I am trying to use regexs and regexm to extra information from strings. A sample is below. The strings contain location on town names, which always comes first, and firm names, which always comes second. The town and firm names are usually separated by a comma, but could be separated by any punctuation character. Infrequently punctuation appears before the town name. Only part of the town name is extracted by the command that I wrote:

gen city = regexs(1) if regexm(LocationFirm, "([a-zA-Z]+)([:punct:])")

Please let me know if you have an idea about how I could extract the entire town name.

Sample data, code, and output appear below.

Thanks

Gary


input str60 LocationFirm
"Albertville,First*................"
"Albertville,Albertville-"
"Anniston.Anniston—--"
"Anniston;Commercial-."
"Anniston^Blender-."
"Decatur,MorganCounty"
"..Decatur,Jupiter"
end
gen city = regexs(1) if regexm(LocationFirm, "([a-zA-Z]+)([:punct:])")
list city


. clear

. do "C:\Users\garyr\AppData\Local\Temp\STD462c_000000. tmp"
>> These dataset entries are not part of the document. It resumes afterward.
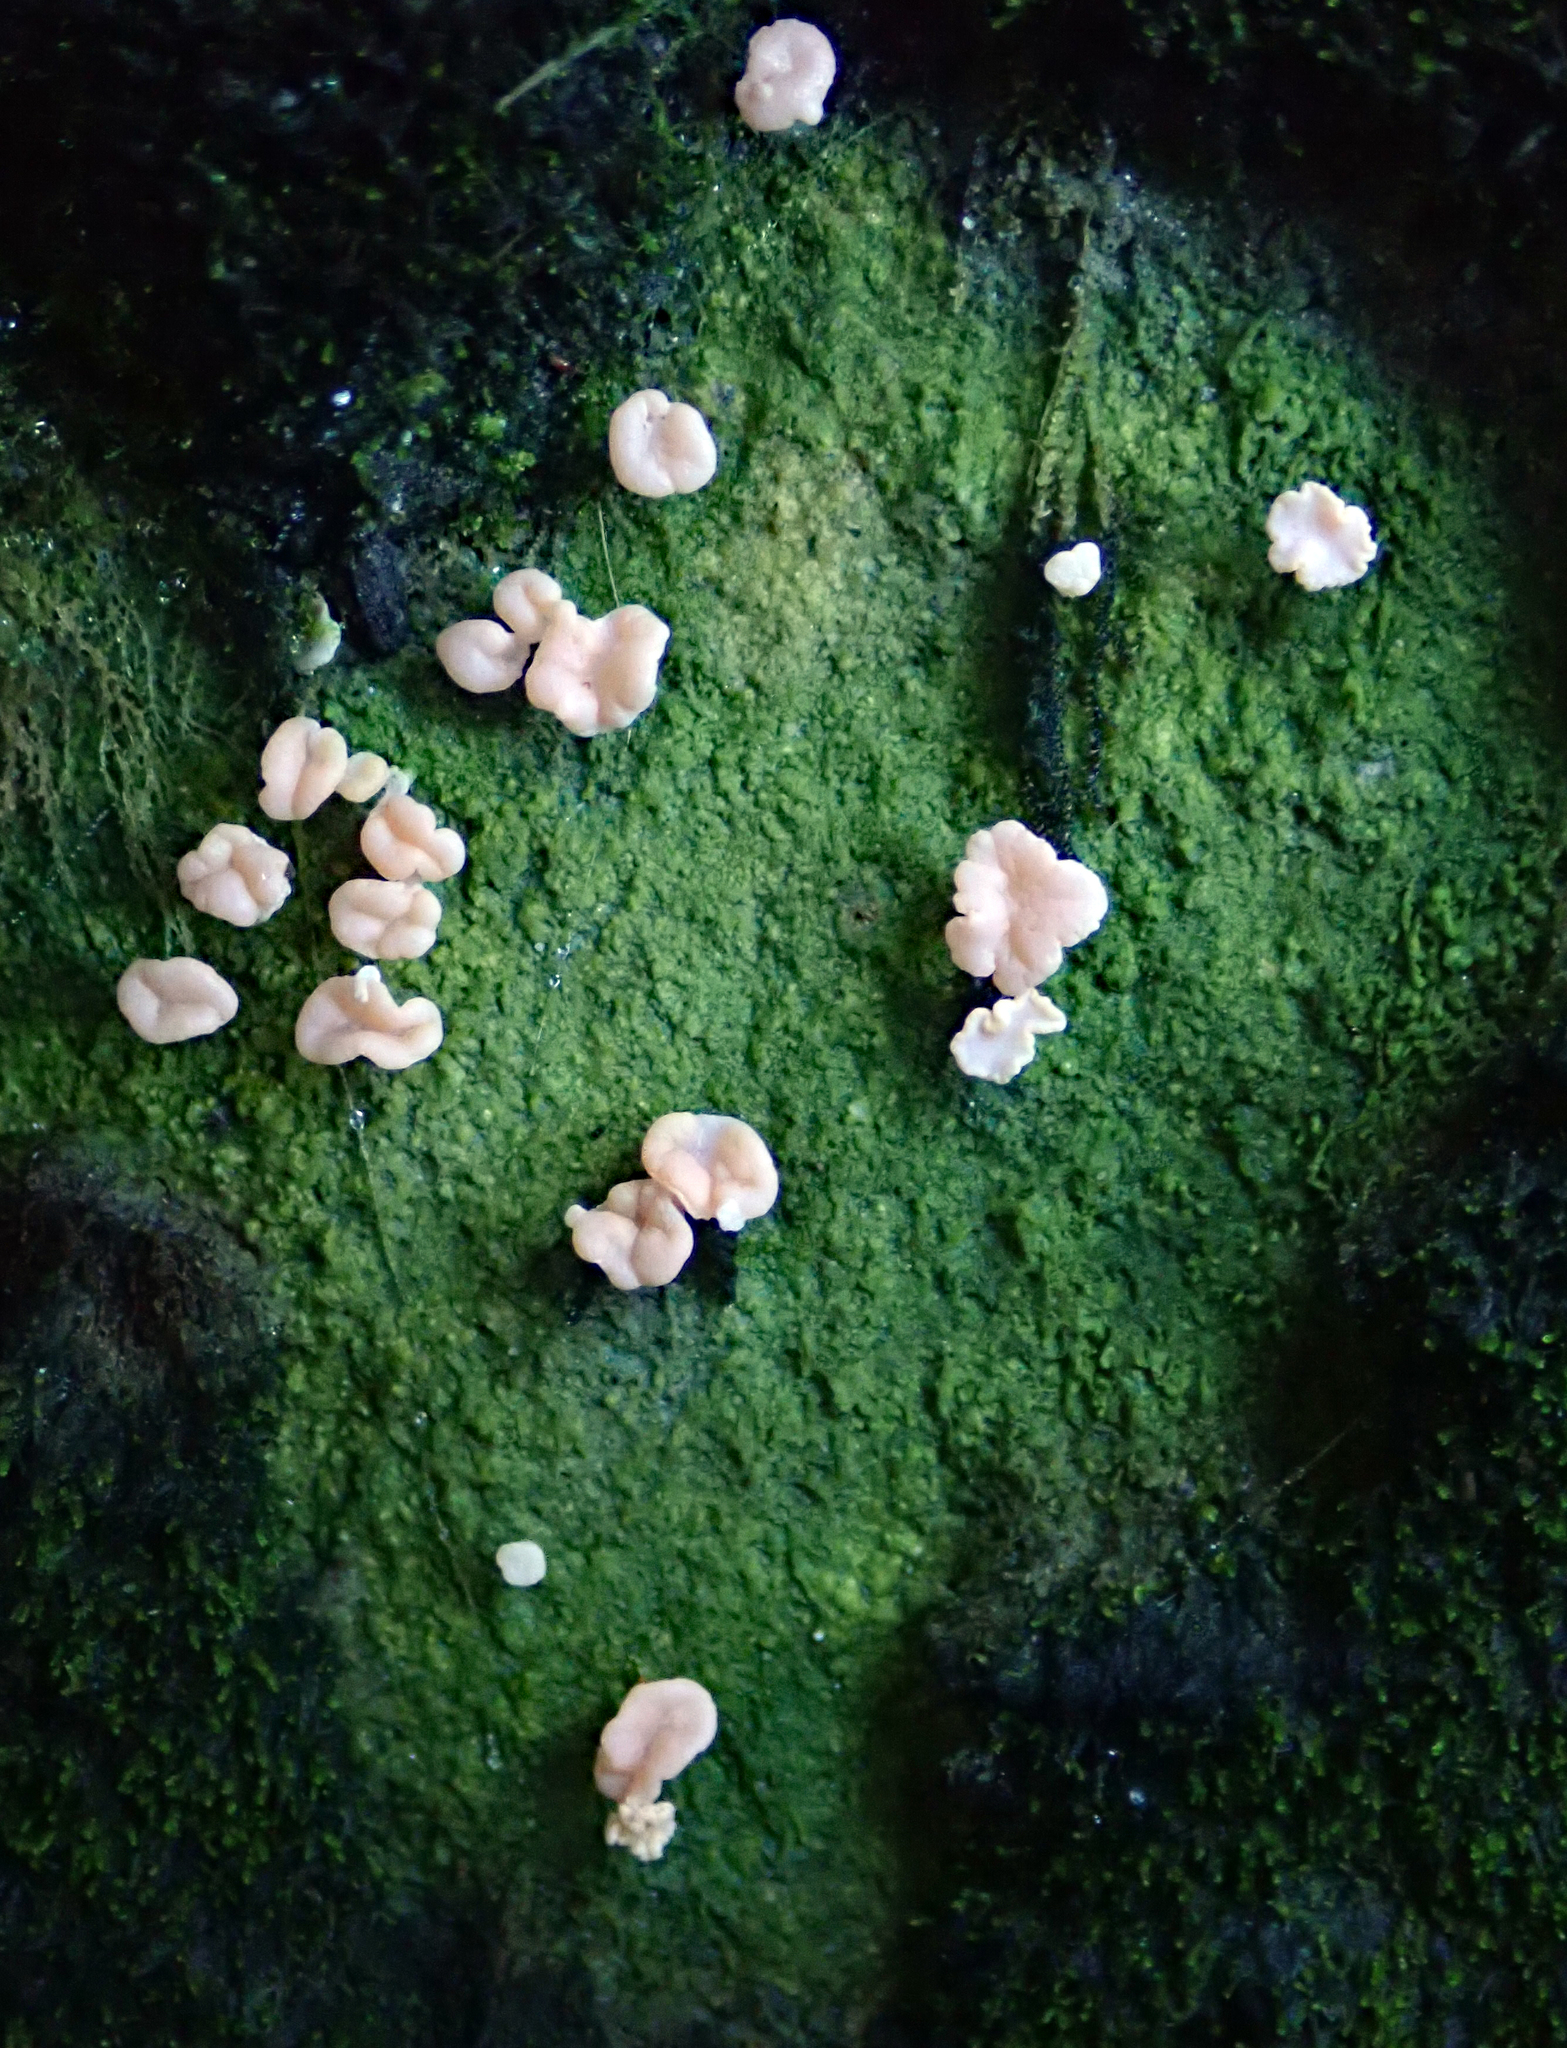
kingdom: Fungi
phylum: Ascomycota
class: Lecanoromycetes
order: Pertusariales
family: Icmadophilaceae
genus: Dibaeis
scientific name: Dibaeis absoluta
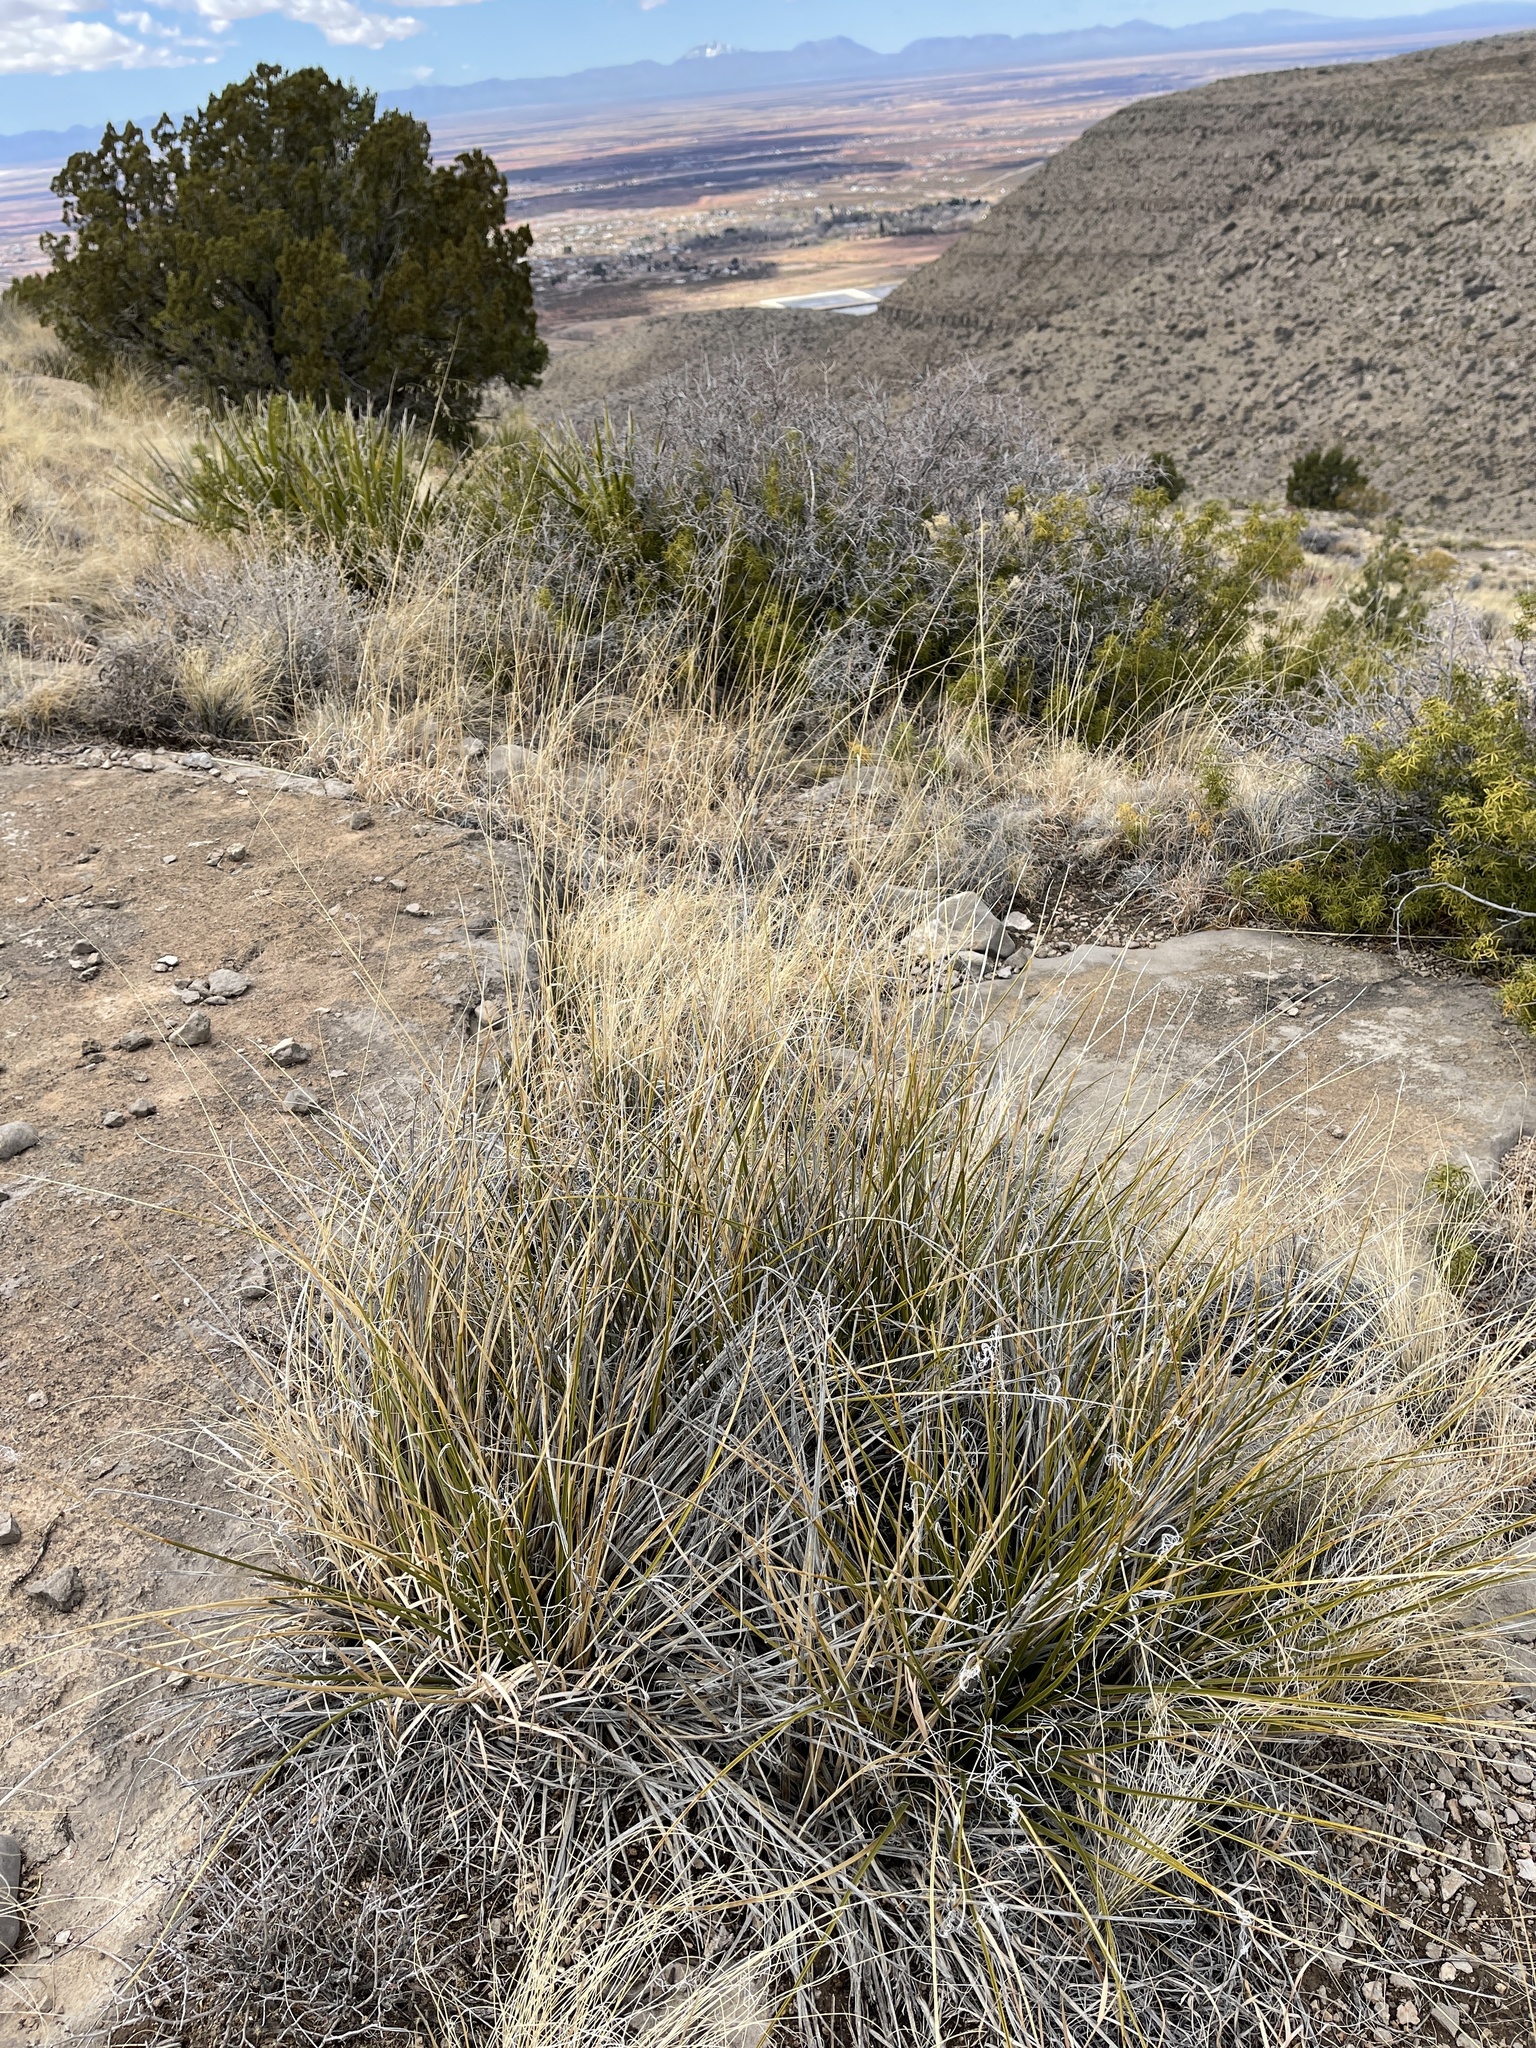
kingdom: Plantae
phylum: Tracheophyta
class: Liliopsida
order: Asparagales
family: Asparagaceae
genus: Nolina
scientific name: Nolina texana
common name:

. input str60 LocationFirm

LocationFirm
1. "Albertville,First*................"
2. "Albertville,Albertville-"
3. "Anniston.Anniston—--"
4. "Anniston;Commercial-."
5. "Anniston^Blender-."
6. "Decatur,MorganCounty"
7. "..Decatur,Jupiter"
8. end

. gen city = regexs(1) if regexm(LocationFirm, "([a-zA-Z]+)([:punct:])")

. list city

+---------+
| city |
|---------|
1. | Alber |
2. | Alber |
3. | Annisto |
4. | Annisto |
5. | Annisto |
|---------|
6. | Decat |
7. | Decat |
+---------+

.
end of do-file